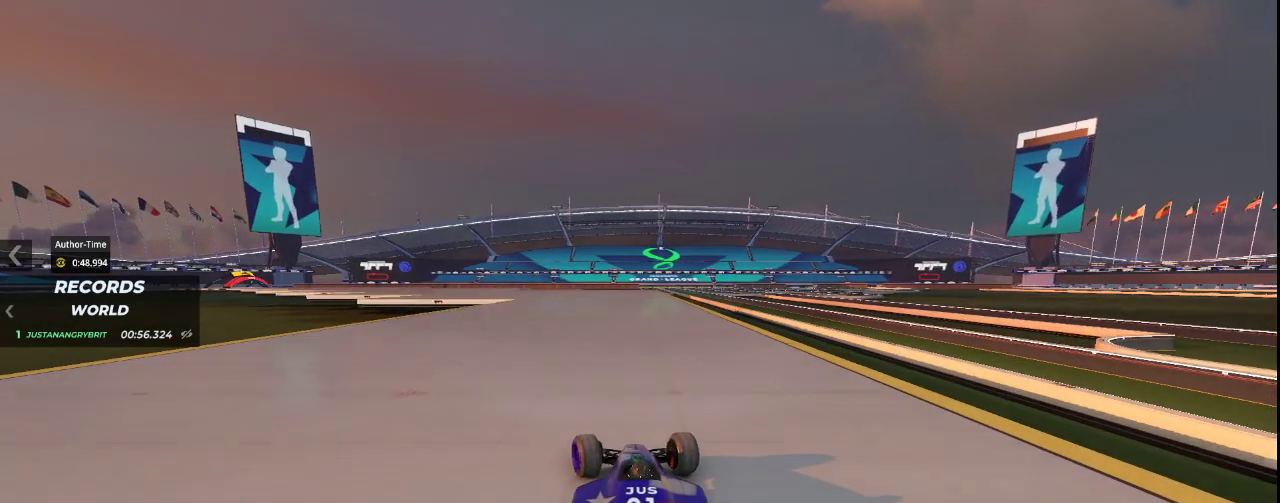
{"keys": ["left", "up"], "events": []}
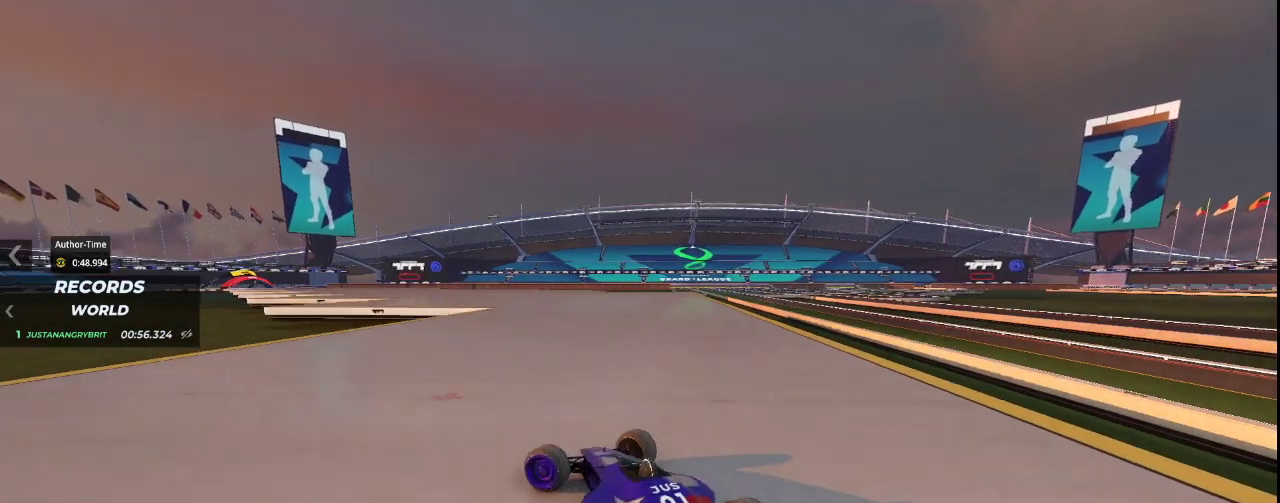
{"keys": ["right", "up"], "events": [[100, "right", "down"], [133, "left", "up"]]}
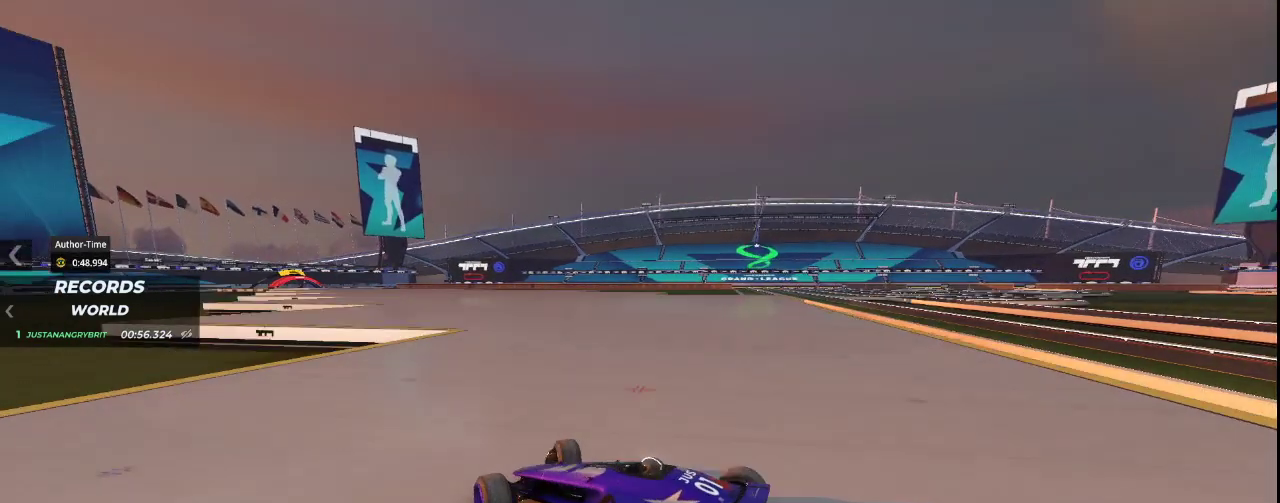
{"keys": ["right", "up"], "events": [[167, "up", "up"], [300, "up", "down"]]}
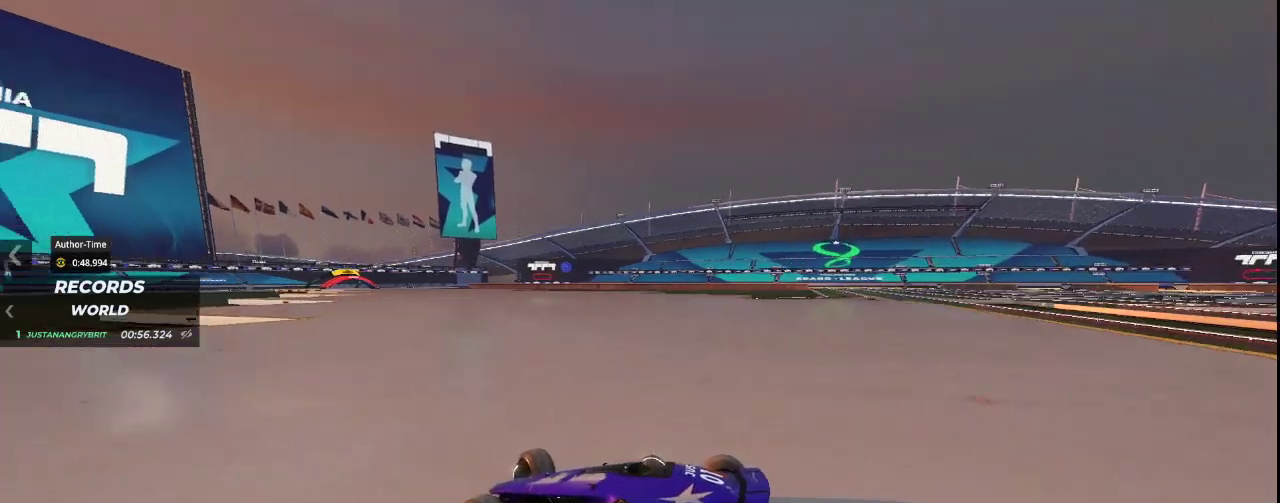
{"keys": ["right", "up"], "events": []}
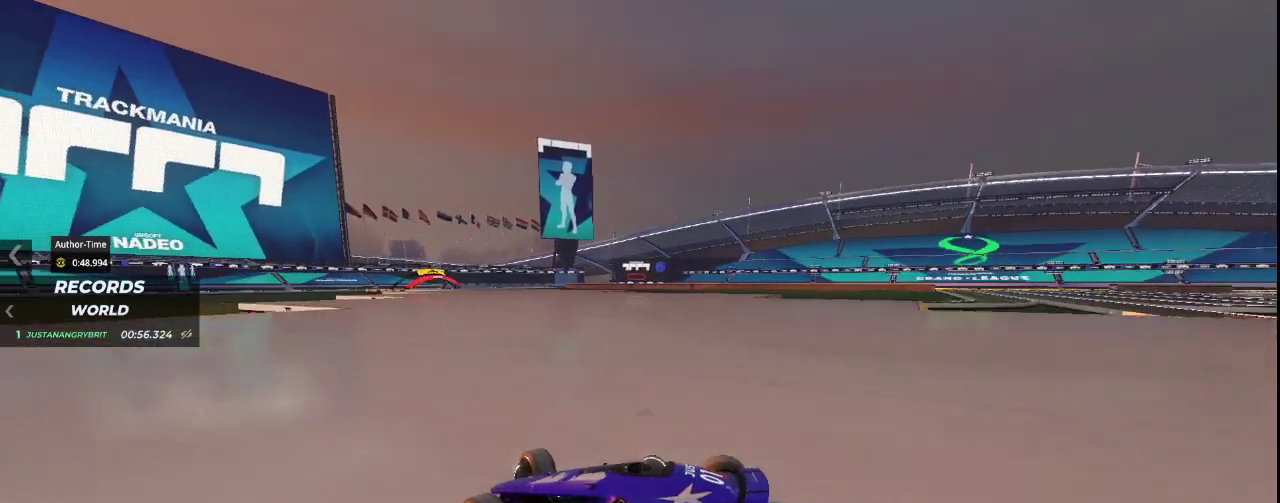
{"keys": ["right", "up"], "events": [[367, "down", "down"], [467, "down", "up"]]}
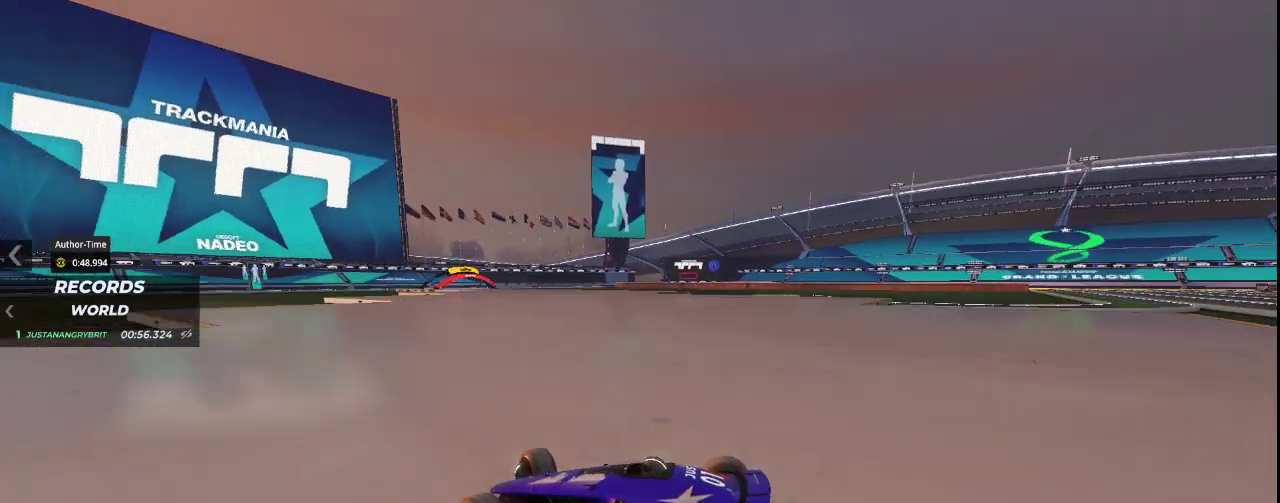
{"keys": ["right"], "events": [[367, "up", "up"]]}
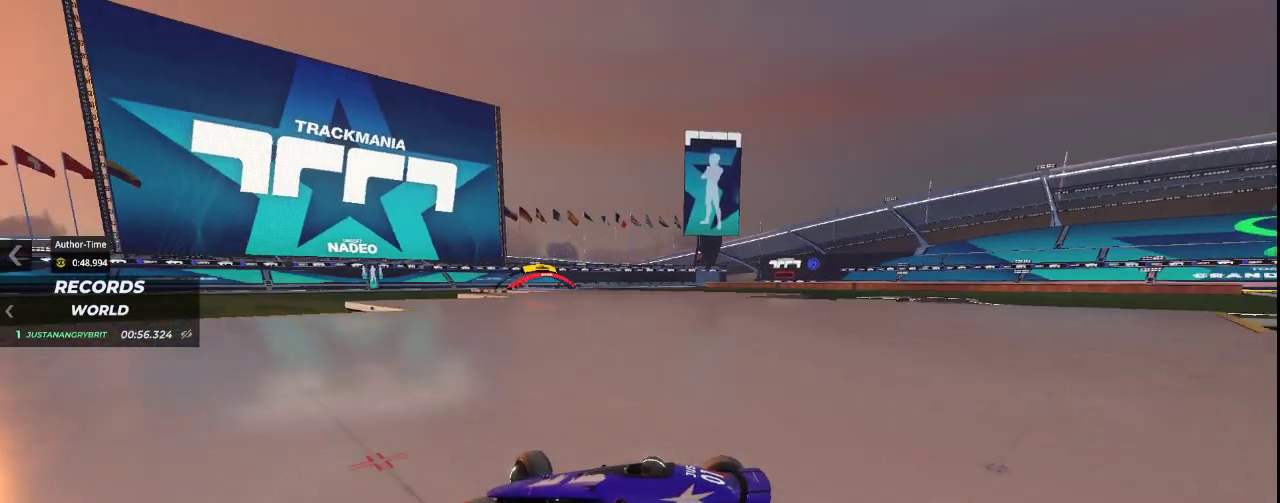
{"keys": ["right", "up"], "events": [[267, "up", "down"]]}
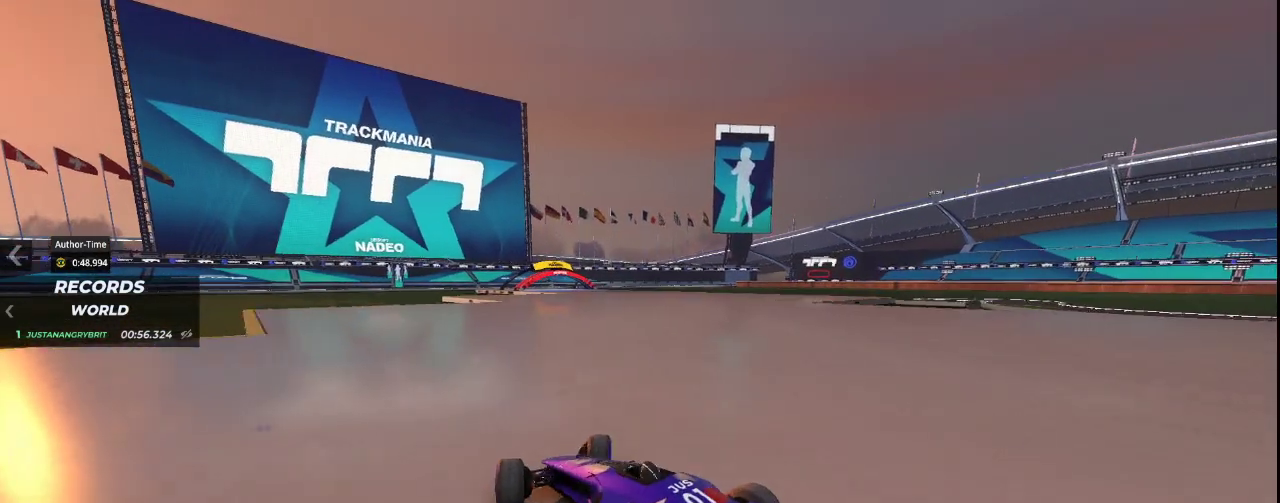
{"keys": ["left", "up"], "events": [[133, "left", "down"], [167, "right", "up"]]}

-- -- --

- **EXERCISE GOAL**
Work out how many lines of the listing above include "left". Answer with the number and nothing more.

- **RESULT OF THIS EXERCISE**
3